**Task to carry out:** Output nothing but the lines from the one holding "Point to the sofa. As (x, y)." to the end of the listing. Reproduce them exactly, without the pictures.

**Supplied material:**
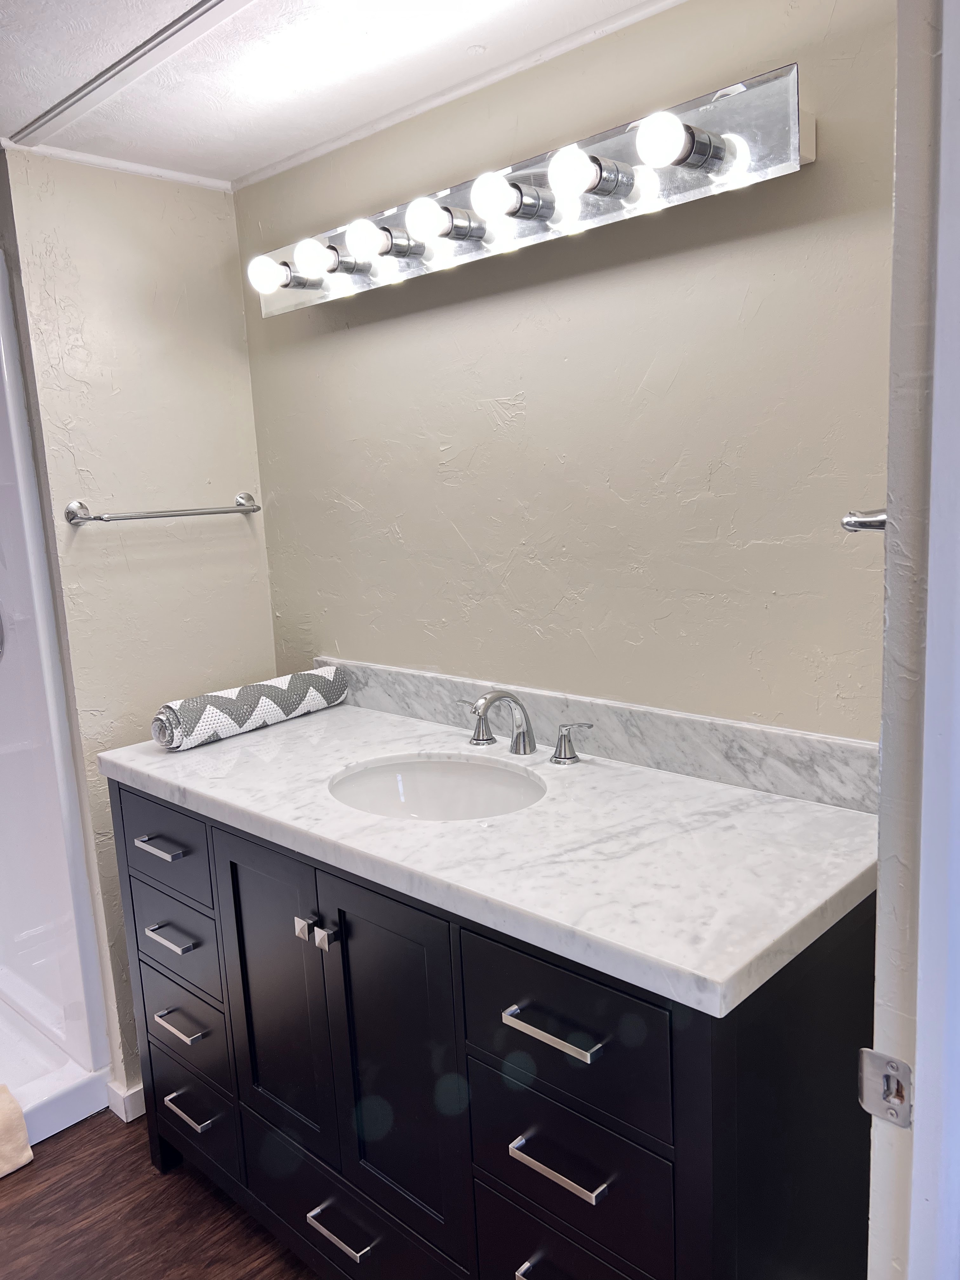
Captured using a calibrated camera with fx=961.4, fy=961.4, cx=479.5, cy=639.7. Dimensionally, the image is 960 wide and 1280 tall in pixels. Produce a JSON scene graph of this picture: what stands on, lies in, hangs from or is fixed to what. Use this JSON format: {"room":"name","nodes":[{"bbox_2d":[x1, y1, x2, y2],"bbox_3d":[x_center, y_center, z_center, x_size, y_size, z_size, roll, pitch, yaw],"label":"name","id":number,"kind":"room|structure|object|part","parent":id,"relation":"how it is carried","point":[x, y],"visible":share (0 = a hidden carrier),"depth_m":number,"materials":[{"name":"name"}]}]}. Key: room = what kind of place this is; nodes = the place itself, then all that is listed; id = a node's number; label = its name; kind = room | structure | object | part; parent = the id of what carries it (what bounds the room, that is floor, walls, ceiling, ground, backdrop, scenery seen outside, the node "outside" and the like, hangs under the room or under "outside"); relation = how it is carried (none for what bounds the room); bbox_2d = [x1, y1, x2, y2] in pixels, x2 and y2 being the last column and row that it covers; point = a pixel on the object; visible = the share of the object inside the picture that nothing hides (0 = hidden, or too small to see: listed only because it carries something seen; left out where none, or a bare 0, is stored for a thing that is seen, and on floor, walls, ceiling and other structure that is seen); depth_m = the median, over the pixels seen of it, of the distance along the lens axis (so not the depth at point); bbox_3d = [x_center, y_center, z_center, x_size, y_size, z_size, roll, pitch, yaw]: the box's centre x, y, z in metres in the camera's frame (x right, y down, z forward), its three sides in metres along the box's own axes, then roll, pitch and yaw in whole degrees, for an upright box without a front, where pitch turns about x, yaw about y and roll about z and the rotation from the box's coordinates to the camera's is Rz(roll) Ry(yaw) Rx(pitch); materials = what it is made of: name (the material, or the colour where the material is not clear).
{"room":"bathroom","nodes":[
{"label":"bathroom","id":0,"kind":"room"},
{"bbox_2d":[0,149,277,1108],"bbox_3d":[-0.759,0.010,2.378,0.121,2.204,0.593,7,14,43],"label":"left wall","id":1,"kind":"structure","parent":0,"point":[209,213],"depth_m":2.23,"materials":[{"name":"paint"}]},
{"bbox_2d":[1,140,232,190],"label":"ceiling trim","id":2,"kind":"structure","parent":1,"relation":"attached to","point":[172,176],"depth_m":2.13,"materials":[{"name":"white paint"}]},
{"bbox_2d":[105,1078,145,1121],"bbox_3d":[-0.618,1.059,2.604,0.107,0.079,0.738,7,14,43],"label":"baseboard","id":3,"kind":"structure","parent":1,"relation":"attached to","point":[125,1120],"depth_m":2.32,"materials":[{"name":"white paint"}]},
{"bbox_2d":[65,492,260,526],"bbox_3d":[-0.722,-0.304,2.253,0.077,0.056,0.487,7,14,43],"label":"towel bar","id":4,"kind":"object","parent":1,"relation":"attached to","point":[80,506],"visible":0.98,"depth_m":2.19,"materials":[{"name":"silver metal"}]},
{"bbox_2d":[0,1104,317,1279],"bbox_3d":[-0.659,1.358,1.332,4.151,0.062,2.380,7,14,43],"label":"floor","id":5,"kind":"structure","parent":0,"point":[54,1170],"depth_m":2.00,"materials":[{"name":"brown wood"}]},
{"bbox_2d":[0,1081,33,1178],"bbox_3d":[-1.209,1.105,2.060,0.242,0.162,0.410,7,14,43],"label":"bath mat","id":6,"kind":"object","parent":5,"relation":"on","point":[3,1095],"visible":1,"depth_m":2.12,"materials":[{"name":"beige fabric"}]},
{"bbox_2d":[0,239,114,1148],"bbox_3d":[-1.604,0.167,2.115,0.893,2.023,1.077,7,14,43],"label":"shower stall","id":7,"kind":"object","parent":5,"relation":"on","point":[70,936],"visible":0.95,"depth_m":2.36,"materials":[{"name":"white plastic"}]},
{"bbox_2d":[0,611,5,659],"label":"shower valve","id":8,"kind":"object","parent":7,"relation":"attached to","point":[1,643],"visible":1,"depth_m":2.46,"materials":[{"name":"silver metal"}]},
{"bbox_2d":[106,777,874,1279],"bbox_3d":[-0.053,0.736,1.772,1.449,0.911,0.597,7,14,43],"label":"vanity cabinet","id":9,"kind":"object","parent":5,"relation":"on","point":[133,805],"visible":0.72,"depth_m":1.39,"materials":[{"name":"black wood"}]},
{"bbox_3d":[-0.628,0.405,1.902,0.119,0.014,0.046,7,14,43],"label":"drawer pull","id":10,"kind":"part","parent":9,"relation":"part of","materials":[{"name":"silver metal"}]},
{"bbox_3d":[-0.633,0.419,1.936,0.323,0.169,0.027,7,14,43],"label":"drawer","id":11,"kind":"part","parent":9,"relation":"part of","materials":[{"name":"black wood"}]},
{"bbox_3d":[-0.608,0.581,1.901,0.120,0.015,0.047,7,14,43],"label":"drawer pull","id":12,"kind":"part","parent":9,"relation":"part of","materials":[{"name":"silver metal"}]},
{"bbox_3d":[-0.624,0.607,1.971,0.299,0.175,0.033,7,14,43],"label":"drawer","id":13,"kind":"part","parent":9,"relation":"part of","materials":[{"name":"black wood"}]},
{"bbox_3d":[-0.602,0.768,1.938,0.116,0.016,0.050,7,14,43],"label":"pull","id":14,"kind":"part","parent":9,"relation":"part of","materials":[{"name":"silver metal"}]},
{"bbox_3d":[-0.613,0.787,1.992,0.274,0.176,0.039,7,14,43],"label":"drawer","id":15,"kind":"part","parent":9,"relation":"part of","materials":[{"name":"black wood"}]},
{"bbox_3d":[-0.586,0.944,1.959,0.127,0.015,0.048,7,14,43],"label":"pull","id":16,"kind":"part","parent":9,"relation":"part of","materials":[{"name":"silver metal"}]},
{"bbox_3d":[-0.619,0.997,2.063,0.306,0.202,0.038,7,14,43],"label":"drawer","id":17,"kind":"part","parent":9,"relation":"part of","materials":[{"name":"black wood"}]},
{"bbox_3d":[-0.356,0.671,1.728,0.289,0.603,0.043,7,14,43],"label":"cabinet door","id":18,"kind":"part","parent":9,"relation":"part of","materials":[{"name":"black wood"}]},
{"bbox_3d":[-0.290,0.475,1.601,0.023,0.029,0.026,7,14,43],"label":"knob","id":19,"kind":"part","parent":9,"relation":"part of","materials":[{"name":"silver metal"}]},
{"bbox_3d":[-0.252,0.485,1.583,0.025,0.030,0.027,7,14,43],"label":"knob","id":20,"kind":"part","parent":9,"relation":"part of","materials":[{"name":"silver metal"}]},
{"bbox_3d":[-0.237,0.999,1.649,0.120,0.014,0.048,7,14,43],"label":"pull","id":21,"kind":"part","parent":9,"relation":"part of","materials":[{"name":"silver metal"}]},
{"bbox_3d":[-0.237,1.045,1.721,0.466,0.215,0.041,7,14,43],"label":"drawer","id":22,"kind":"part","parent":9,"relation":"part of","materials":[{"name":"black wood"}]},
{"bbox_3d":[-0.140,0.687,1.534,0.291,0.605,0.047,7,14,43],"label":"cabinet door","id":23,"kind":"part","parent":9,"relation":"part of","materials":[{"name":"black wood"}]},
{"bbox_2d":[94,691,878,1016],"bbox_3d":[-0.064,0.260,1.700,1.453,0.041,0.600,7,14,43],"label":"marble countertop","id":24,"kind":"structure","parent":9,"relation":"on","point":[391,722],"depth_m":1.38,"materials":[{"name":"white stone"}]},
{"bbox_2d":[149,665,346,750],"bbox_3d":[-0.497,0.141,2.116,0.121,0.105,0.486,7,14,43],"label":"bath mat","id":25,"kind":"object","parent":24,"relation":"on","point":[267,687],"visible":0.99,"depth_m":2.03,"materials":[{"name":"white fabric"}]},
{"bbox_2d":[327,754,548,821],"bbox_3d":[-0.069,0.339,1.698,0.436,0.144,0.354,7,14,43],"label":"sink","id":26,"kind":"object","parent":24,"relation":"in","point":[420,775],"visible":0.54,"depth_m":1.84,"materials":[{"name":"white ceramic"}]},
{"bbox_2d":[453,688,592,765],"bbox_3d":[0.052,0.155,1.793,0.348,0.133,0.155,7,14,43],"label":"faucet","id":27,"kind":"object","parent":24,"relation":"on","point":[478,732],"visible":0.99,"depth_m":1.79,"materials":[{"name":"silver metal"}]},
{"bbox_3d":[0.105,0.855,1.296,0.097,0.013,0.048,7,14,43],"label":"pull","id":28,"kind":"part","parent":9,"relation":"part of","materials":[{"name":"silver metal"}]},
{"bbox_3d":[0.095,0.500,1.249,0.131,0.014,0.045,7,14,43],"label":"drawer pull","id":29,"kind":"part","parent":9,"relation":"part of","materials":[{"name":"silver metal"}]},
{"bbox_3d":[0.103,0.684,1.273,0.130,0.014,0.045,7,14,43],"label":"pull","id":30,"kind":"part","parent":9,"relation":"part of","materials":[{"name":"silver metal"}]},
{"bbox_3d":[0.099,0.516,1.275,0.322,0.200,0.027,7,14,43],"label":"drawer","id":31,"kind":"part","parent":9,"relation":"part of","materials":[{"name":"black wood"}]},
{"bbox_3d":[0.125,0.878,1.342,0.266,0.196,0.042,7,14,43],"label":"drawer","id":32,"kind":"part","parent":9,"relation":"part of","materials":[{"name":"black wood"}]},
{"bbox_3d":[0.119,0.717,1.315,0.277,0.202,0.042,7,14,43],"label":"drawer","id":33,"kind":"part","parent":9,"relation":"part of","materials":[{"name":"black wood"}]},
{"bbox_2d":[0,0,679,187],"bbox_3d":[-0.457,-0.914,0.936,3.496,0.101,2.081,7,14,43],"label":"ceiling","id":34,"kind":"structure","parent":0,"point":[470,41],"depth_m":1.68,"materials":[{"name":"white paint"}]},
{"bbox_2d":[4,0,252,151],"bbox_3d":[-0.339,-0.959,1.413,1.663,0.014,0.063,7,14,43],"label":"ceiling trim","id":35,"kind":"object","parent":34,"relation":"attached to","point":[138,57],"visible":0.96,"depth_m":1.65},
{"bbox_2d":[238,0,899,739],"bbox_3d":[0.166,0.021,1.943,1.971,2.186,0.116,7,14,43],"label":"back wall","id":36,"kind":"structure","parent":0,"point":[478,547],"depth_m":1.70,"materials":[{"name":"paint"}]},
{"bbox_2d":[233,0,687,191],"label":"ceiling trim","id":37,"kind":"structure","parent":36,"relation":"attached to","point":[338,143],"depth_m":1.80,"materials":[{"name":"white paint"}]},
{"bbox_2d":[248,62,808,318],"bbox_3d":[-0.036,-0.765,1.740,1.250,0.122,0.156,7,14,43],"label":"vanity light","id":38,"kind":"object","parent":36,"relation":"attached to","point":[731,124],"visible":0.94,"depth_m":1.57,"materials":[{"name":"silver metal"}]},
{"bbox_2d":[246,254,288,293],"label":"light bulb","id":39,"kind":"object","parent":38,"relation":"attached to","point":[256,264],"visible":0.96,"depth_m":2.00,"materials":[{"name":"white glass"}]},
{"bbox_2d":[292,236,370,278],"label":"light bulb","id":40,"kind":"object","parent":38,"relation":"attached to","point":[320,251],"visible":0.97,"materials":[{"name":"white glass"}]},
{"bbox_2d":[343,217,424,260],"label":"light bulb","id":41,"kind":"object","parent":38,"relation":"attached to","point":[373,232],"visible":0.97,"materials":[{"name":"white glass"}]},
{"bbox_2d":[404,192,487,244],"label":"light bulb","id":42,"kind":"object","parent":38,"relation":"attached to","point":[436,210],"visible":0.97,"depth_m":1.67,"materials":[{"name":"white glass"}]},
{"bbox_2d":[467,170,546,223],"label":"light bulb","id":43,"kind":"object","parent":38,"relation":"attached to","point":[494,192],"visible":0.97,"depth_m":1.56,"materials":[{"name":"white glass"}]},
{"bbox_2d":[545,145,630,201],"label":"light bulb","id":44,"kind":"object","parent":38,"relation":"attached to","point":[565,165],"visible":0.97,"depth_m":1.45,"materials":[{"name":"white glass"}]},
{"bbox_2d":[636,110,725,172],"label":"light bulb","id":45,"kind":"object","parent":38,"relation":"attached to","point":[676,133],"visible":0.97,"depth_m":1.35,"materials":[{"name":"white glass"}]},
{"bbox_2d":[324,656,879,814],"bbox_3d":[0.126,0.153,1.898,1.443,0.097,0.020,7,14,43],"label":"backsplash","id":46,"kind":"structure","parent":36,"relation":"attached to","point":[700,773],"depth_m":1.70,"materials":[{"name":"grey stone"}]},
{"bbox_2d":[841,508,887,531],"bbox_3d":[0.411,-0.115,0.923,0.102,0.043,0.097,7,14,43],"label":"towel bar","id":47,"kind":"object","parent":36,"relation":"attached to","point":[847,523],"visible":0.37,"depth_m":0.94,"materials":[{"name":"silver metal"}]},
{"bbox_2d":[864,0,959,1279],"bbox_3d":[0.490,0.251,0.880,0.161,2.177,0.865,7,14,43],"label":"door frame","id":48,"kind":"structure","parent":0,"point":[919,1101],"depth_m":0.79,"materials":[{"name":"white paint"}]},
{"bbox_2d":[858,1048,912,1126],"bbox_3d":[0.347,0.382,0.818,0.046,0.063,0.019,7,14,43],"label":"strike plate","id":49,"kind":"object","parent":48,"relation":"attached to","point":[871,1069],"visible":0.91,"depth_m":0.82,"materials":[{"name":"silver metal"}]}
]}

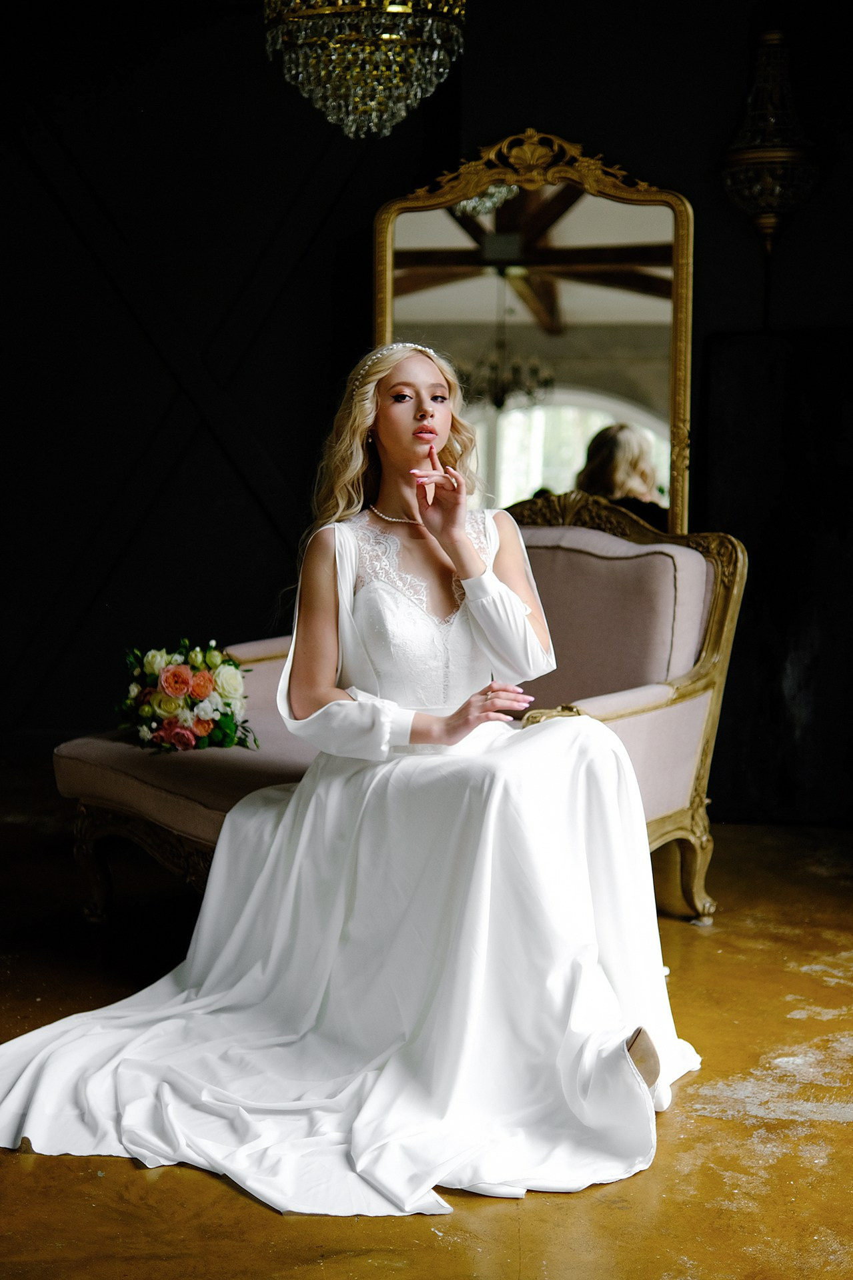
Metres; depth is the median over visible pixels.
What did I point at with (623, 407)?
mirror
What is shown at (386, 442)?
woman
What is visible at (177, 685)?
flower bouquet
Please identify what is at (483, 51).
wall
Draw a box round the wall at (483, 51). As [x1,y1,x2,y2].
[0,0,852,819]
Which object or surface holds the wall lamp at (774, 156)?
attached to the wall at (483, 51)
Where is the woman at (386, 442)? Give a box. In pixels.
[3,330,691,1227]
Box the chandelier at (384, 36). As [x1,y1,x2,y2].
[264,0,465,138]
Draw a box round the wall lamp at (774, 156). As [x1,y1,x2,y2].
[720,27,820,260]
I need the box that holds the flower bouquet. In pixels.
[115,638,255,753]
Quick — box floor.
[0,791,852,1279]
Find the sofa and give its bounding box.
[48,495,747,926]
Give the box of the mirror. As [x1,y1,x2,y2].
[375,133,694,542]
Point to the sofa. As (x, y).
(560, 582)
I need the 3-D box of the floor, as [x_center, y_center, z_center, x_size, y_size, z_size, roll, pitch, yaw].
[-0.233,0.885,2.837,6.047,0.109,6.024,1,6,5]
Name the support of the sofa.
on the floor

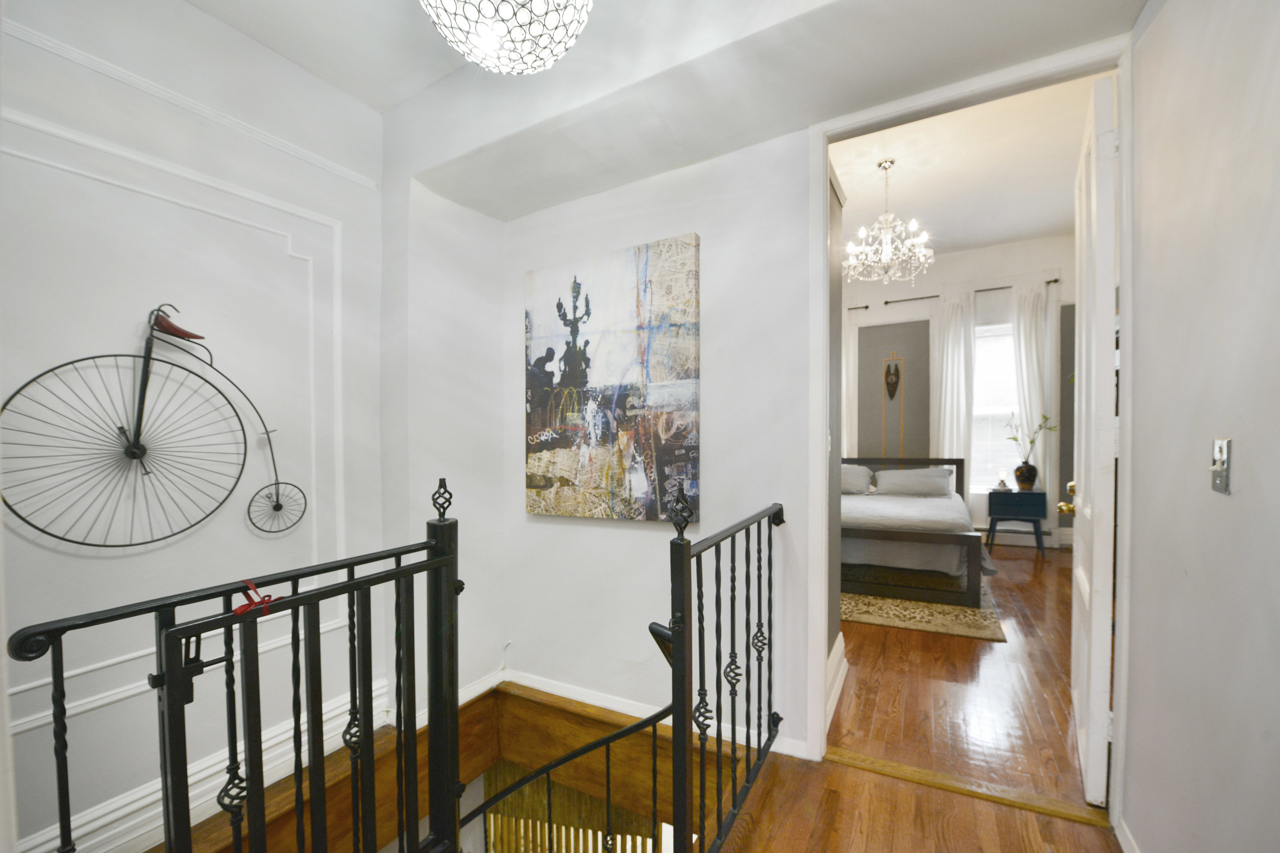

**Finished exercise:**
Point to the sofa. As (x, y).
(560, 582)
I need the 3-D box of the floor, as [x_center, y_center, z_center, x_size, y_size, z_size, roll, pitch, yaw].
[-0.233,0.885,2.837,6.047,0.109,6.024,1,6,5]
Name the support of the sofa.
on the floor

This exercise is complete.